Data section:
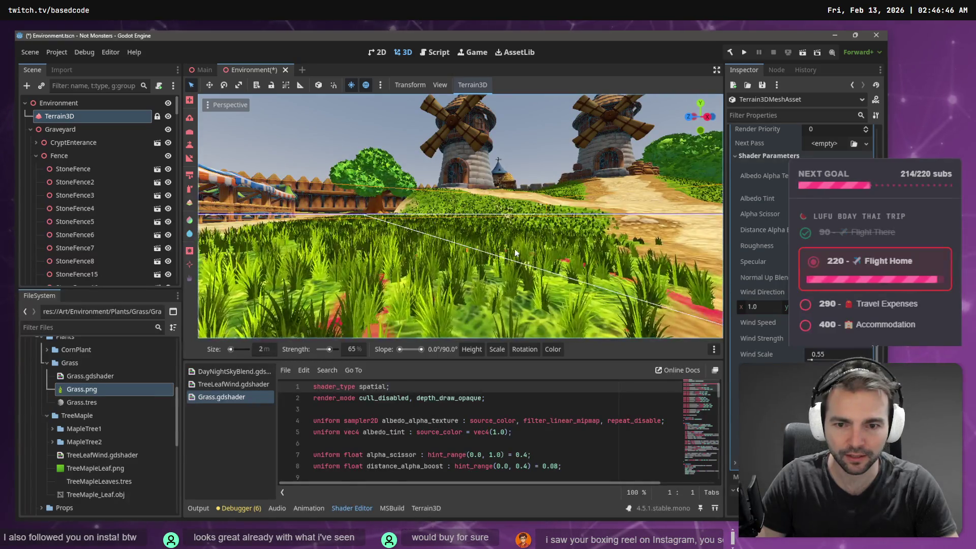
pyautogui.press('alt+Tab')
# Dictate and send a request for a single grass blade in an almost flat colour.
pyautogui.press('super+h')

Exercise instructions: Every line of the material that holds "pyautogui" should be copied out as the answer.

Output below:
pyautogui.press('alt+Tab')
pyautogui.press('super+h')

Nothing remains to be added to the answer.